Естественный ход вещей, да, философствуя рассуждал он. Во всякой профессии свои проблемы, накладки, минусы, и неверно чрезмерно уповать и напирать на борьбу с недостатками, гладко только на бумаге, в жизни неизбежно действует закон трения. И каждый стремится уменьшить трение относительно себя, это просто необходимо до каких-то пределов, иначе невозможно, иначе полетим все с инфарктами, как выплавленные подшипники из обоймы, и всю машину залихорадит. А далее получается, что профессионализм (то есть – делать хорошо свое дело, обращая уже в следующую очередь внимание на подчиняющие цели и изначальные абстрагирующиеся задачи) постепенно превращается подчас в наплевательство на все мешающее тебе жить поспокойнее на своем месте. И получается, вроде, – никто ни в чем не виноват. Работа есть работа, деньги даром никому не платят, у каждого трудности, в положение каждого можно войти… Но если ты при столкновении своих интересов с чьими-то будешь добросовестно и чистосердечно входить в положение другого – останешься при пиковом интересе.

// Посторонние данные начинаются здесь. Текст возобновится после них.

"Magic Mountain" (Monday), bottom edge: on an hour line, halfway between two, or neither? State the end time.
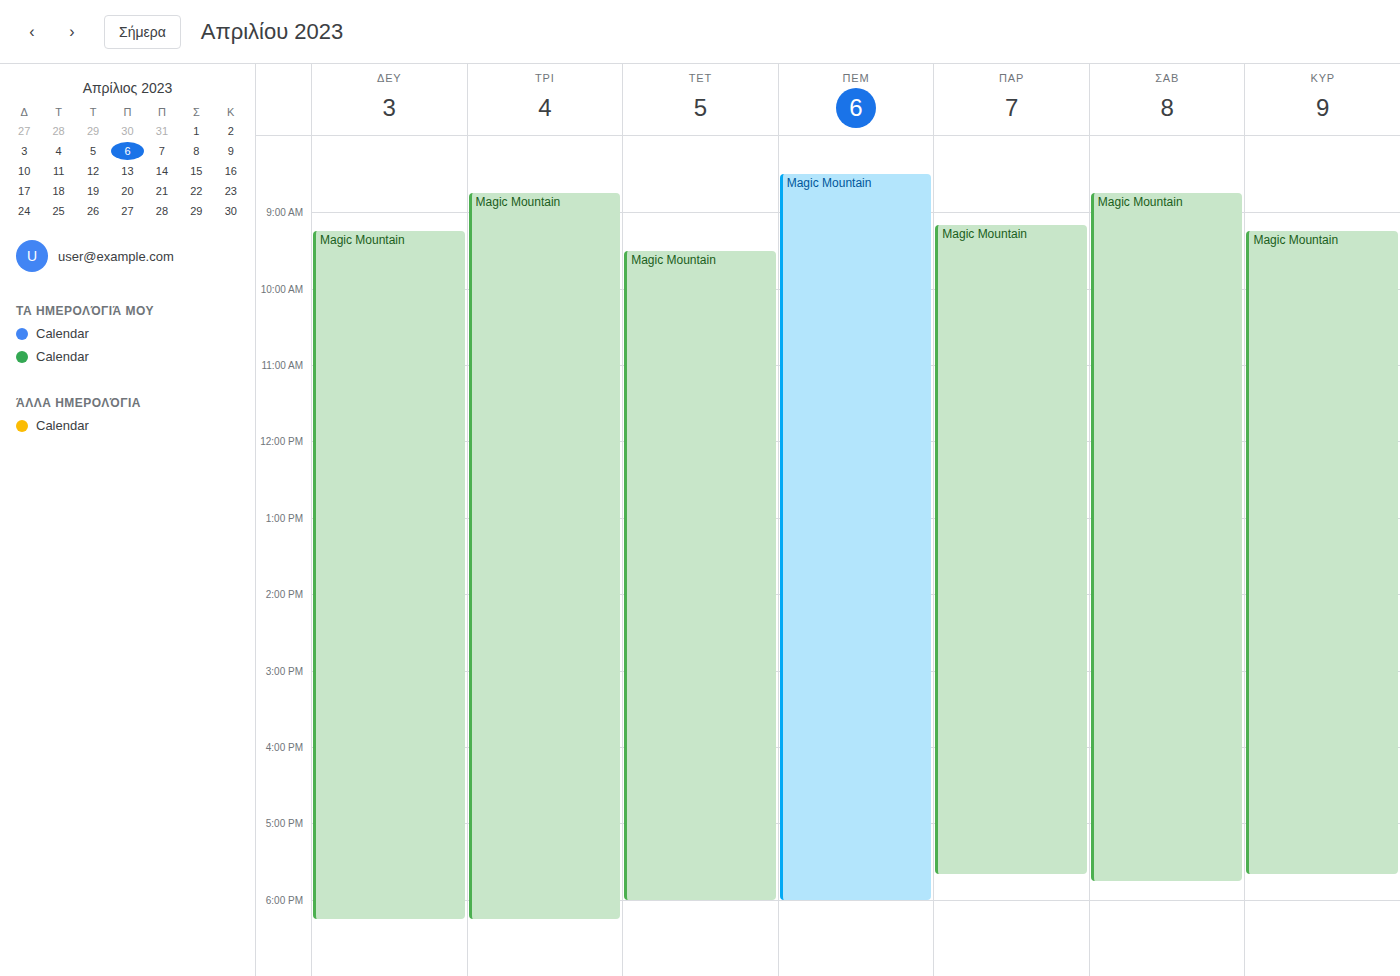
6:15 PM -- neither: a quarter of the way from the 6 PM line to the 7 PM line.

Тоже не жизнь.

В конце концов, у нее рабочее время, она обязана обслужить меня, не заставляя ждать, я имею право, следует настоять на своем, – явилась примерная формула итогом размышлений.

Подбив базу для законного раздражения, он тупо уставился в пространство за прилавком.

Минутная стрелка двигалась, и Сидорков распалялся тихой, неопасной и однако сильной злобой. Очередь роптала.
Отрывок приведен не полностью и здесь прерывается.